PER FAVORE, NON PUNTATE I RIFLETTORI SU LAPO ELKANN

DI VANNI CAPOCCIA

Non tollero le persone che si accaniscono contro chi è in parabola discendente dopo essere stato ai vertici, spesso facendolo dopo averlo incensato nel periodo in cui era in auge.

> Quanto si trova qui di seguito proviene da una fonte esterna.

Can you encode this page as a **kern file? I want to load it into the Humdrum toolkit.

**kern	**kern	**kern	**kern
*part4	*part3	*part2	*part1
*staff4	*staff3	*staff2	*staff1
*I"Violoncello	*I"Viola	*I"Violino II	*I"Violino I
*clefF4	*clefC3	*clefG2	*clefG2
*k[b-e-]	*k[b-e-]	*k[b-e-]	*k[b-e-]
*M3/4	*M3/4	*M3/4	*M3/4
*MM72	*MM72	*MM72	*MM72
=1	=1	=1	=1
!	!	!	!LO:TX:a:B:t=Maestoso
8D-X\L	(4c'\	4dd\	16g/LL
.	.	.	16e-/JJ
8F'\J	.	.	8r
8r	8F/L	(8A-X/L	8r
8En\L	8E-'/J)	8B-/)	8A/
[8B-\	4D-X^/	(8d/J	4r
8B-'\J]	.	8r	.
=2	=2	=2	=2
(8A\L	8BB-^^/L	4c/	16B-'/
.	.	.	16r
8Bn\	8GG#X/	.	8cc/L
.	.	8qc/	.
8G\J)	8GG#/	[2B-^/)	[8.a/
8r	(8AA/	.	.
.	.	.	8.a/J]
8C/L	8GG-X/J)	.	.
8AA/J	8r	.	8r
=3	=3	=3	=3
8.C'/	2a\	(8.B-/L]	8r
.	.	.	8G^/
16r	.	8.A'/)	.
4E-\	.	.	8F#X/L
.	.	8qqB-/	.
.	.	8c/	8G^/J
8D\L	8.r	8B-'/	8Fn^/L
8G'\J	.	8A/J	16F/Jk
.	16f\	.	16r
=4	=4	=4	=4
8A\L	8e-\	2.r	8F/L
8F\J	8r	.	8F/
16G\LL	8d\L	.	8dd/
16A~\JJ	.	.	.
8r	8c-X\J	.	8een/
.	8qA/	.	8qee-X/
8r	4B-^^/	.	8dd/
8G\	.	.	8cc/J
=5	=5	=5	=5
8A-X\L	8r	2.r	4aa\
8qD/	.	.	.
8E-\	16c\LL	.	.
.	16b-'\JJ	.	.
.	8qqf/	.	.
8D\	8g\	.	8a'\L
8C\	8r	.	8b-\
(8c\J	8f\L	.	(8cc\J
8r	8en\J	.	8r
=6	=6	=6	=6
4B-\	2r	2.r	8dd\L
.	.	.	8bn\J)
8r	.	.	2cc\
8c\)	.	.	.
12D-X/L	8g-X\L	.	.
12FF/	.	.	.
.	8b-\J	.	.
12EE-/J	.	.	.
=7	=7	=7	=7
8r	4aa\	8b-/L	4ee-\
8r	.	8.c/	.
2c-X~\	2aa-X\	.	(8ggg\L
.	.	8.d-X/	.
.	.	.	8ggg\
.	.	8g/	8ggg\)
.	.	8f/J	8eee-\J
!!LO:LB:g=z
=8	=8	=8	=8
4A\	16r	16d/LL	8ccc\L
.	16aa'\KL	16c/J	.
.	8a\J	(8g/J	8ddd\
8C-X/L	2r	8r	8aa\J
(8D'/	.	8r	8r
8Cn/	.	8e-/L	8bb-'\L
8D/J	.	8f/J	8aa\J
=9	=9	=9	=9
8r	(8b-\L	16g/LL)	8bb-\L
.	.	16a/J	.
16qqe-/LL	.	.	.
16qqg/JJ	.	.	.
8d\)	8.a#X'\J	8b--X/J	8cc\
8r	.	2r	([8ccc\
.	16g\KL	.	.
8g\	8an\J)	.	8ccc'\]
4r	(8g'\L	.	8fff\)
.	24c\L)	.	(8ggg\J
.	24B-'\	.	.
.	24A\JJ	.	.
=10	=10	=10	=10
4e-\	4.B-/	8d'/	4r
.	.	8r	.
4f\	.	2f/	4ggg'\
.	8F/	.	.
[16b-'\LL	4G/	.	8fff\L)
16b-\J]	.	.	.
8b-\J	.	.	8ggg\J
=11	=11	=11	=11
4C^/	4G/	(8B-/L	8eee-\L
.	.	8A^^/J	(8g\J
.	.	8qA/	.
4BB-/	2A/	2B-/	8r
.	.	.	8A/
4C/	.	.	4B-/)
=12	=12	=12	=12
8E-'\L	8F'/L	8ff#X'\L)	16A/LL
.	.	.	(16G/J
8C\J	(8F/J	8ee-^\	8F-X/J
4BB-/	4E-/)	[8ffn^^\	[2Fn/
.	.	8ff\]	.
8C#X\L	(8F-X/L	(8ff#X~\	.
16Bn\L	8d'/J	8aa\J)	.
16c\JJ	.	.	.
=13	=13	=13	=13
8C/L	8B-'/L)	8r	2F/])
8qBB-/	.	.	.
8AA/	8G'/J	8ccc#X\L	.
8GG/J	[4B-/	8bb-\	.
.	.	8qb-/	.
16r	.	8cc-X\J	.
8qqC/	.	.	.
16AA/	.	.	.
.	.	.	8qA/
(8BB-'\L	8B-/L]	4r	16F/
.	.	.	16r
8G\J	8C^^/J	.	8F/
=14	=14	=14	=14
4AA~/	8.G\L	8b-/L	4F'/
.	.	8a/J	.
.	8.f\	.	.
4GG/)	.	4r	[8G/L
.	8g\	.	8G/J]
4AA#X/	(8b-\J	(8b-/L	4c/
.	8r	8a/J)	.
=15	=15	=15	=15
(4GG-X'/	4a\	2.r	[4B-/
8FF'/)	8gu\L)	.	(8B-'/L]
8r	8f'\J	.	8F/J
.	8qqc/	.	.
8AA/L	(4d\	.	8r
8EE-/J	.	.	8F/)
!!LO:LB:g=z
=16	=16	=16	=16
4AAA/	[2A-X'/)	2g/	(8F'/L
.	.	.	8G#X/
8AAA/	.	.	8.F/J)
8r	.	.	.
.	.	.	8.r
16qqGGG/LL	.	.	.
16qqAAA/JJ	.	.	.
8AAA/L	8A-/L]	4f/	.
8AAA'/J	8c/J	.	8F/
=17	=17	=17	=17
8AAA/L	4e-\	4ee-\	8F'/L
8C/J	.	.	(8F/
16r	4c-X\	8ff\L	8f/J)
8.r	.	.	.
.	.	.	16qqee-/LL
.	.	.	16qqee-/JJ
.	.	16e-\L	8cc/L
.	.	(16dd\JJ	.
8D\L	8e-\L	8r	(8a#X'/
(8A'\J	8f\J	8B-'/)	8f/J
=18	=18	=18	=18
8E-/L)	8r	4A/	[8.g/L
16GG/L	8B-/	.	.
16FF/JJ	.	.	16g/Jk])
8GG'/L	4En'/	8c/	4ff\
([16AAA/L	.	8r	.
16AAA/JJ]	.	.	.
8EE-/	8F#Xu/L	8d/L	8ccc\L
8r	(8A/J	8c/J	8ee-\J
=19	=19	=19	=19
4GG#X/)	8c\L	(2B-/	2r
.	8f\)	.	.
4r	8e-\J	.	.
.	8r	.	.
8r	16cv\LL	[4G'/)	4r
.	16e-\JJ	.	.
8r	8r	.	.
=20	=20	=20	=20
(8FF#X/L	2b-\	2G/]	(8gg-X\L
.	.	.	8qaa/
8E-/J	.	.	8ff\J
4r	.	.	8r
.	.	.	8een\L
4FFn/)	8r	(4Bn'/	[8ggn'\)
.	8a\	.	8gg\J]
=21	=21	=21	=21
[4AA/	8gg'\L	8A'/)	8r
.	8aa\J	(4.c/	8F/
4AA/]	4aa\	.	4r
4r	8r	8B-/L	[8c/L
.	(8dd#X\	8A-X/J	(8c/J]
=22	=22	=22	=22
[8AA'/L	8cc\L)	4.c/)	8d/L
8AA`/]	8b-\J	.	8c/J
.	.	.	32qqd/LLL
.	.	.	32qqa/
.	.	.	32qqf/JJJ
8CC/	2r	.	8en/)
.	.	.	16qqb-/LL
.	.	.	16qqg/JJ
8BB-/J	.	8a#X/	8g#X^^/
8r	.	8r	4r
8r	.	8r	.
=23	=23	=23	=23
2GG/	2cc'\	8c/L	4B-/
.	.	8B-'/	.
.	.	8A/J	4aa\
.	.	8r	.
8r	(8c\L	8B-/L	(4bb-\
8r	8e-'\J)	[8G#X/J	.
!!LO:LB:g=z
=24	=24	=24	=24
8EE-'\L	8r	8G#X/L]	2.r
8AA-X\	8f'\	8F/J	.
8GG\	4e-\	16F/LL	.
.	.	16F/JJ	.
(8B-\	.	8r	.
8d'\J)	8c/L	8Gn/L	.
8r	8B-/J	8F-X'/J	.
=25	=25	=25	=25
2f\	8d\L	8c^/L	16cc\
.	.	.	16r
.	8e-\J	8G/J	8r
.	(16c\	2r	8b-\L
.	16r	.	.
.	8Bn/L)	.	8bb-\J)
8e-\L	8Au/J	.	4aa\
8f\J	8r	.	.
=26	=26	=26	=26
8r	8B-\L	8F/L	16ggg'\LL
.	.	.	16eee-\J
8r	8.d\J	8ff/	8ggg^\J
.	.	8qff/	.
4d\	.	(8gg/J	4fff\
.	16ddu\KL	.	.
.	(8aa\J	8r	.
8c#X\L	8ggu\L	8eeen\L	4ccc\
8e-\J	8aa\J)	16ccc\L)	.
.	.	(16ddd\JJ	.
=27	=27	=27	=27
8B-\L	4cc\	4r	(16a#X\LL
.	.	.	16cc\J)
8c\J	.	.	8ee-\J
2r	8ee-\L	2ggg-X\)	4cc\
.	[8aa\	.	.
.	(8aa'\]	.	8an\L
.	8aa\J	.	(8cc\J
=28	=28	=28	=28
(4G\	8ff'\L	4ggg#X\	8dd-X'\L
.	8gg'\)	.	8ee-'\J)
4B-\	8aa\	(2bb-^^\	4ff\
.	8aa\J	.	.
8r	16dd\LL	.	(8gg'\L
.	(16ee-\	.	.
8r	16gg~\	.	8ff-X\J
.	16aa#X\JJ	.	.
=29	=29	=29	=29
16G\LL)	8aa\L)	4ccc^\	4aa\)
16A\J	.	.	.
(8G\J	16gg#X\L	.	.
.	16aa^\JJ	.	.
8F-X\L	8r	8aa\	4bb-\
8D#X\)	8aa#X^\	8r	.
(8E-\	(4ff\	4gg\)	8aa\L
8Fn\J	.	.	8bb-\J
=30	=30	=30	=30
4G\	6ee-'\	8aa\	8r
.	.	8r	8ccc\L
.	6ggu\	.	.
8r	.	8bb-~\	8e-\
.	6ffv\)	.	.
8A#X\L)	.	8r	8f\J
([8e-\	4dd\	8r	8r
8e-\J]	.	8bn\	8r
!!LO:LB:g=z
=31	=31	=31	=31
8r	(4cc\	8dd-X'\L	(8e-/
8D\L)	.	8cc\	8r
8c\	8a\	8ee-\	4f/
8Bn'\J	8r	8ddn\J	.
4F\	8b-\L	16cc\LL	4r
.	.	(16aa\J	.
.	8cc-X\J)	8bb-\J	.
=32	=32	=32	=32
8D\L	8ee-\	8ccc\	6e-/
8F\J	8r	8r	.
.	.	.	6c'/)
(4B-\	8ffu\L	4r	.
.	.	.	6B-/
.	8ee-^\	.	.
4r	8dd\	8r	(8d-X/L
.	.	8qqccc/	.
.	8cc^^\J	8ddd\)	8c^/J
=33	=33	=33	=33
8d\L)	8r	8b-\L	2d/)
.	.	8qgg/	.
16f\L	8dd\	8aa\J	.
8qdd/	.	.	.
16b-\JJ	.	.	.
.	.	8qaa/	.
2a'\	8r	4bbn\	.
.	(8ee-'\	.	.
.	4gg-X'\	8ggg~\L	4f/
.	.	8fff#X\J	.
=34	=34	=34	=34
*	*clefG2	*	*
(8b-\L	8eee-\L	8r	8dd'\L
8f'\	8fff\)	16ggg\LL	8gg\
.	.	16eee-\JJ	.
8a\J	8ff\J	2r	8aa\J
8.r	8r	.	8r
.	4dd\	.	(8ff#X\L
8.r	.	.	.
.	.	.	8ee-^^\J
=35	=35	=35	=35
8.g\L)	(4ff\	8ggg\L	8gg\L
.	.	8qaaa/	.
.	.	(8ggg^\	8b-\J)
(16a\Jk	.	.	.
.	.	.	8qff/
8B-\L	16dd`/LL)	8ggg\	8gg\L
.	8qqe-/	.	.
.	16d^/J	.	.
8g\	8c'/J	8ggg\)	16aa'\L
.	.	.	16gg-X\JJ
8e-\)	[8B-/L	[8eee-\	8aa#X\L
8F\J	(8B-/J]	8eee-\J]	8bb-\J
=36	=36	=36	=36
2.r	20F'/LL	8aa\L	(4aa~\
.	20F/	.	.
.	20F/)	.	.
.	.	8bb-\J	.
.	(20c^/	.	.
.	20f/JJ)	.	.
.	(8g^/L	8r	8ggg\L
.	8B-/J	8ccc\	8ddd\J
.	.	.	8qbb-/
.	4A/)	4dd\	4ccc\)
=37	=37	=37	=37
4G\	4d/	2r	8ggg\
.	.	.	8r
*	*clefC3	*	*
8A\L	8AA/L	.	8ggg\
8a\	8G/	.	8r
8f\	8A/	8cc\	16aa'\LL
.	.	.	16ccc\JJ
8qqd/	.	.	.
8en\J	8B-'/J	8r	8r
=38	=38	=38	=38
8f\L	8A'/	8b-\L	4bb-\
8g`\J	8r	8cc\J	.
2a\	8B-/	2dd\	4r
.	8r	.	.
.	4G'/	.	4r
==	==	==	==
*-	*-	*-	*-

Non sopportai le monetine contro Craxi e sono convinto che tra chi lo fece c’era gente che lo aveva esaltato fino a pochi mesi prima. Così come ora non reggo chi gode delle disgrazie di Fini e, sicuramente, se n’è stato zitto quando da vicepresidente del consiglio al G8 di Genova era dentro la sala operativa della questura.
Vedendo, invece, a Otto e mezzo Lapo Elkann dire che Renzi non è un Macron ma un micron ho provato disgusto non verso di lui, ma nei confronti chi lo aveva invitato.
Perché uno con i suoi problemi, per rimanere attaccato ai pochi appigli di realtà di cui è dotato, meno riflettori puntati addosso ha meglio sta con sé stesso. Ed esporlo alle telecamere di una trasmissione televisiva mi è sembrata una dimostrazione di cinismo, messa in atto perché con le sue vicende esistenziali, i suoi vestiti e il suo cognome fa ascolto.